Shan Dongming, the chairman of Shanghai Kupasi Technology Co., Ltd., said that changes in models lead to "qualitative changes in data". He stated that high - quality datasets should meet the VALID² (Vitality, Authenticity, Large Samples, Integrity, Diversity, High Knowledge Density) requirements and detailed the systematic reconstruction exploration of corpus data in three aspects: methodology, infrastructure, and industry ecosystem.
02. Technological innovation promotes the release of data value
As the second engine, AI technology is profoundly changing the way data is processed and utilized.
Yang Haibo, the president of Guanglun Intelligence, said that the data demand for embodied intelligence is thousands of times that of large language models and autonomous driving. Synthetic data is an important foundation for realizing the Scaling Law of embodied intelligence. He emphasized that synthetic data must meet four essential conditions: real physical interaction, human - in - the - loop demonstration, sufficiently rich scenarios, and data closed - loop verification. Yang Haibo believes that "one can't learn to swim by standing on the shore." Robots need to enter a physically interactive environment to obtain feedback from the physical world to optimize the model.
Zhao Junbo, the head of the Data Intelligence Laboratory at Ant Technology Research Institute, believes that the next - generation RL training rules should shift from "right or wrong" to "good or better". The new "Rubric is Reward" mechanism he explored can build an efficient RL loop using only 5k data and 10,000 scoring criteria, getting rid of the dependence on a large amount of SFT data and achieving "taste alignment". He said that this method can achieve stylized generation in fields such as humanities, creativity, and emotions, eliminating the "machine flavor".

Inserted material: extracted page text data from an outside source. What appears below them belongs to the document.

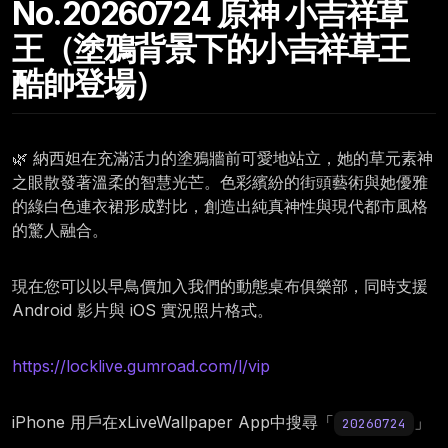
No.20260724 原神 小吉祥草
王（塗鴉背景下的小吉祥草王
酷帥登場）
🌿 納西妲在充滿活力的塗鴉牆前可愛地站立，她的草元素神
之眼散發著溫柔的智慧光芒。色彩繽紛的街頭藝術與她優雅
的綠白色連衣裙形成對比，創造出純真神性與現代都市風格
的驚人融合。
現在您可以以早鳥價加入我們的動態桌布俱樂部，同時支援
Android 影片與 iOS 實況照片格式。
https://locklive.gumroad.com/l/vip
iPhone 用戶在xLiveWallpaper App中搜尋「
」
20260724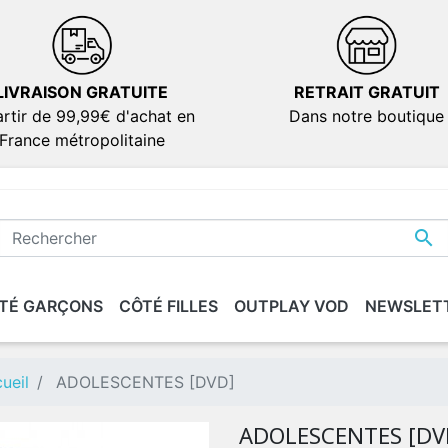
LIVRAISON GRATUITE
RETRAIT GRATUIT
rtir de 99,99€ d'achat en
Dans notre boutique
France métropolitaine

TÉ GARÇONS
CÔTÉ FILLES
OUTPLAY VOD
NEWSLET
IONS
IONS
SÉRIES
SÉRIES
DOCUMENTAIRES
DOCUMENTAIRES
VERSION FRANÇAIS
VERSION FRANÇAIS
dies
dies
ueil
ADOLESCENTES [DVD]
ion
ion
ADOLESCENTES [DV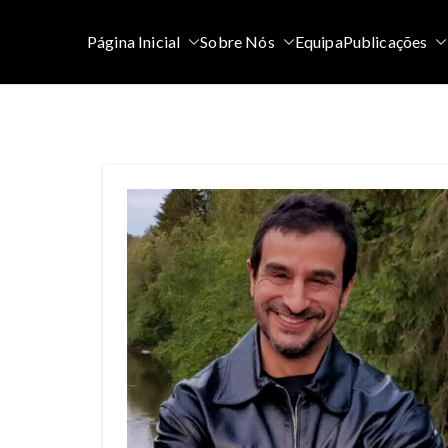
Saltar
para
Página Inicial
Sobre Nós
Equipa
Publicações
o
conteúdo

Xu Lei, the CTO of LanceDB, shared the innovative practice of an open - source multimodal data lake. He introduced that different from traditional formats such as Parquet and ORC, the newly designed Lance format is both a file format and a table format, with two core features: zero - copy data evolution and efficient point - query. Xu Lei cited the example of Runway ML. After the company imported PB - level video data into Lance, it can manage the data as easily as using SQL, enabling more than 30 AI engineers to conduct parallel feature engineering iterations on the same main table.
Chen Chuan, the senior director of NVIDIA's Internet Solutions Architecture, introduced the innovative and efficient data processing for driving generative AI and shared GPU - accelerated solutions from text to multimodality.
During the round - table discussion session, experts had in - depth discussions on the reconstruction and opportunities of Data Infra. The experts unanimously agreed that with the change of computing paradigms, data processing technologies, whether actively or passively, need to be reconstructed and re - defined. Reconstruction is to solve the existing problems, and re - definition is to focus on the future and solve potential problems.
This forum demonstrated the latest achievements in the collaborative development of data and AI dual engines, providing references and practical paths for the construction of data infrastructure in the intelligent era. The participating experts said that only by achieving the in - depth integration of data and AI, establishing a complete data standard system and quality evaluation framework, can we truly unleash the huge potential of intelligent technologies and promote the intelligent era to a higher level.